Recurrent Neural Networks from Scratch

We’ll build a recurrent neural network from scratch, implementing the forward and backward passes, and training it on a sequence prediction task.
bare-bones-ml
code
Author

Devansh Lodha

Published

May 25, 2025

The feed-forward networks we’ve built so far are powerful, but they are stateless. They process each input independently, with no memory of what came before. They cannot understand the order in a sentence or the trend in a time series.

Enter Recurrent Neural Networks (RNNs).

An RNN is a type of neural network designed to handle sequential data. It does this by introducing a loop. At each step in a sequence, the network processes an input and combines it with information from the previous step. This “memory” of the past is stored in a vector called the hidden state.

RNN Unrolled Diagram Credit: Colah’s blog

The core formula that defines a simple RNN is beautifully elegant:

\[ h_t = \tanh(x_t W_{xh} + h_{t-1} W_{hh} + b_h) \]

Where: - \(h_t\) is the new hidden state (the output for the current step). - \(x_t\) is the input vector at the current time step. - \(h_{t-1}\) is the hidden state from the previous step. - \(W_{xh}\), \(W_{hh}\), and \(b_h\) are the learnable weight and bias parameters that are shared across all time steps. This weight sharing is the key that allows the RNN to generalize across sequences of different lengths.

**Instructions**.
1. Does each statement agree with the text on recurrent neural networks? Answer yes or no, and quote the words from the text that decide it.
(a) Feed-forward networks keep a memory of earlier inputs.
(b) An RNN stores its memory of the past in the hidden state.
(c) Each time step in an RNN has its own separate weight parameters.
2. Write the next part of the text on recurrent neural networks, starting after its last sentence.
Nothing here depends on the records.

**Listed records**.
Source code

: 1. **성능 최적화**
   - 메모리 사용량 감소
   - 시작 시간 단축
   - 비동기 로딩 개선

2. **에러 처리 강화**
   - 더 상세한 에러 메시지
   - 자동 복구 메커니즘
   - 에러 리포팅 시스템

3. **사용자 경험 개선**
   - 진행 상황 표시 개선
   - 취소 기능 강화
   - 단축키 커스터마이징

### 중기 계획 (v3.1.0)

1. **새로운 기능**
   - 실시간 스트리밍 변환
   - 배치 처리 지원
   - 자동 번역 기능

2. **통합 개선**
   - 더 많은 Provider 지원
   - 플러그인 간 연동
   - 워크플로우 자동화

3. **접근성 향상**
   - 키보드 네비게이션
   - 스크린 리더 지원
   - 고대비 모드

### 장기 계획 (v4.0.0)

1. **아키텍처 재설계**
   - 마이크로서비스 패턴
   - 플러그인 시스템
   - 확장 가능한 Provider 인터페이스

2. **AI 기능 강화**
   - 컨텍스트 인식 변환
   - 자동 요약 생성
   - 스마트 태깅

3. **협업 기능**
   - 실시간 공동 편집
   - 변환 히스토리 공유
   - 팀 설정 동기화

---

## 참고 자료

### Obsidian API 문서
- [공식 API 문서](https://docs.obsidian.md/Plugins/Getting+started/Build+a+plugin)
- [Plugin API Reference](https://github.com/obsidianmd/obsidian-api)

--

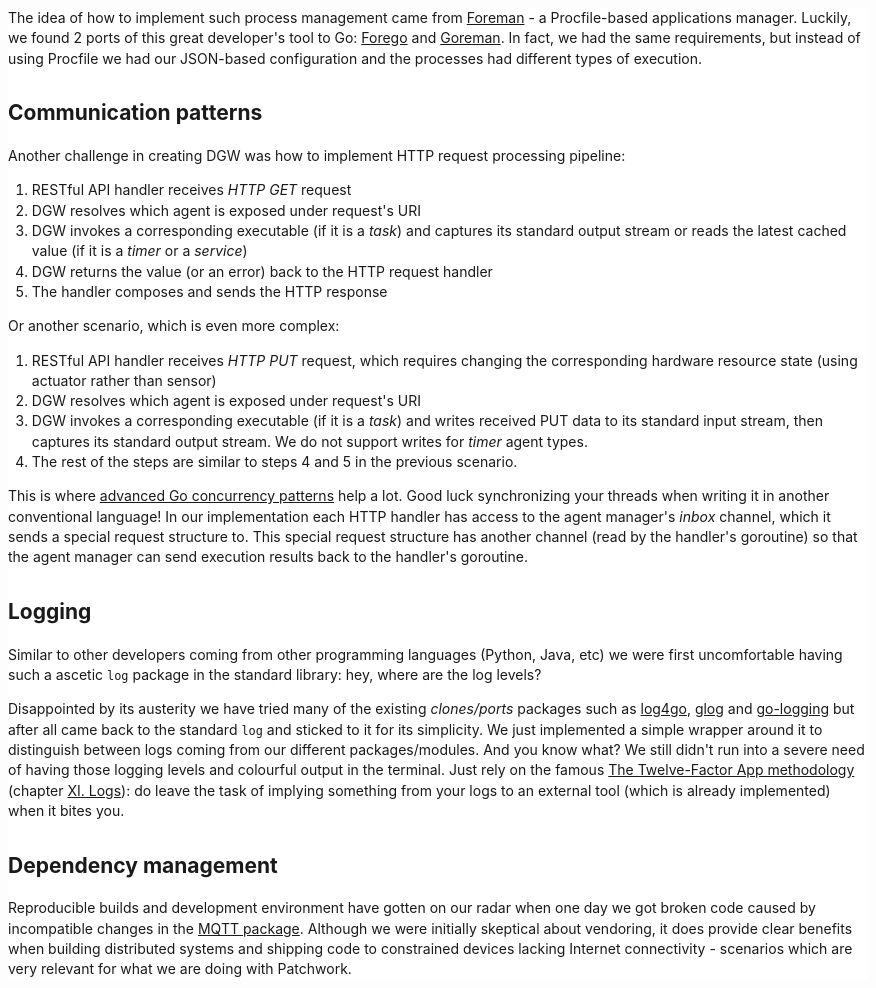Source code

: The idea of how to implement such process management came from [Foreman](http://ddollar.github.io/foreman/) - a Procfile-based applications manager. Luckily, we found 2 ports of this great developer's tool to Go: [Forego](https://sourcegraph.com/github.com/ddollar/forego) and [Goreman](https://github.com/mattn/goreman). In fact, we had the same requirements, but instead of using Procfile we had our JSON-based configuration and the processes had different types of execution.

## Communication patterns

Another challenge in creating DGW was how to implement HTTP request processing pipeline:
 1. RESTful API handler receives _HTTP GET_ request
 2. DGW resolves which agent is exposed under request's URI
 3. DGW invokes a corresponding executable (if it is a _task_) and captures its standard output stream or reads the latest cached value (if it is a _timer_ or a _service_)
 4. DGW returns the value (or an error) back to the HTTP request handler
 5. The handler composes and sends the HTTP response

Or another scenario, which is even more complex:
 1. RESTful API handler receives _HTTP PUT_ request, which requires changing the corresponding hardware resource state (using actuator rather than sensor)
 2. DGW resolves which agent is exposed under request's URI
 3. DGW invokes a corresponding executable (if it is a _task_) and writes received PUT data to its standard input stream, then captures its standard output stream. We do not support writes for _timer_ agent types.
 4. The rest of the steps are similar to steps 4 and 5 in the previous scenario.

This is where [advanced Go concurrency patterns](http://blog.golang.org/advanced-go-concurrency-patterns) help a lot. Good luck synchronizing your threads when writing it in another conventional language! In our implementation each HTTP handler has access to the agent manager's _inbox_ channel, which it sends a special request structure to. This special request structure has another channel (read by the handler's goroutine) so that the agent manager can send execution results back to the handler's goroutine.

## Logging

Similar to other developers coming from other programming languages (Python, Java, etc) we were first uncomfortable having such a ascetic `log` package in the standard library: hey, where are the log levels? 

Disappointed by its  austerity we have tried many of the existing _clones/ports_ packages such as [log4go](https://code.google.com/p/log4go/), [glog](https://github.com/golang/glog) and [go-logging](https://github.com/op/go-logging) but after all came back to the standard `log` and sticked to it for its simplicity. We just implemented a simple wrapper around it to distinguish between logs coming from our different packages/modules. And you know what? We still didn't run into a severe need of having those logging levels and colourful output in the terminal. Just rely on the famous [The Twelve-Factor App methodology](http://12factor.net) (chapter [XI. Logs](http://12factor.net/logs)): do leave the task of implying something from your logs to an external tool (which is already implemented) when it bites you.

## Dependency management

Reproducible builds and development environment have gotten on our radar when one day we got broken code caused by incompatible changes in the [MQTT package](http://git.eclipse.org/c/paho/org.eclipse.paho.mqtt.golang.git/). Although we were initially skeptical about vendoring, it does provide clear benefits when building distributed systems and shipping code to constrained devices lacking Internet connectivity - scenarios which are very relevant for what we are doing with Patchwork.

**Results for each task**.
1.
(a) No: "They process each input independently, with no memory of what came before."
(b) Yes: "This “memory” of the past is stored in a vector called the hidden state."
(c) No: "are the learnable weight and bias parameters that are shared across all time steps."

2.
In this post, we will: 1. Implement a simple RecurrentBlock and the tanh activation function from scratch. 2. Build a character-level RNN model. 3. Train it to generate new, unique names based on a list of thousands of examples.

All code for this post can be found in the from_scratch/ directory of the bare-bones-ml repository.

New Library Components

To build our RNN, we only need to add two new pieces to our library.

1. The tanh Activation Function

The hyperbolic tangent (tanh) function is the traditional non-linearity used in simple RNNs. It squashes its input to a range between -1 and 1. Its derivative is simple: \(\frac{d}{dx}\tanh(x) = 1 - \tanh^2(x)\), which is important for backpropagation.

# from_scratch/functional.py

class Tanh(Function):
    def forward(self, x: np.ndarray) -> np.ndarray:
        output = np.tanh(x)
        self.save_for_backward(output)
        return output
    def backward(self, grad: np.ndarray):
        output, = self.saved_tensors
        return grad * (1 - output**2)

def tanh(x: Tensor) -> Tensor:
    return Tanh.apply(x)

2. The RecurrentBlock Module

Our RecurrentBlock will implement a single step of the RNN forward pass. The looping over the sequence will happen explicitly in our training code. This allows us to realize the process of passing the hidden state from one time step to the next, which is often hidden inside a framework’s implementation.

We also make a design choice to combine the weights W_xh and W_hh into a single, larger weight matrix w. We then concatenate the input x and the previous hidden state h_prev to perform a single, efficient matrix multiplication.

# from_scratch/nn.py

class RecurrentBlock(Module):
    """A simple Recurrent Neural Network (RNN) block."""
    def __init__(self, input_size: int, hidden_size: int):
        super().__init__()
        self.hidden_size = hidden_size
        concat_size = input_size + hidden_size
        self.w = Tensor(np.random.randn(concat_size, hidden_size) * 0.01, requires_grad=True)
        self.b_h = Tensor(np.zeros(hidden_size), requires_grad=True)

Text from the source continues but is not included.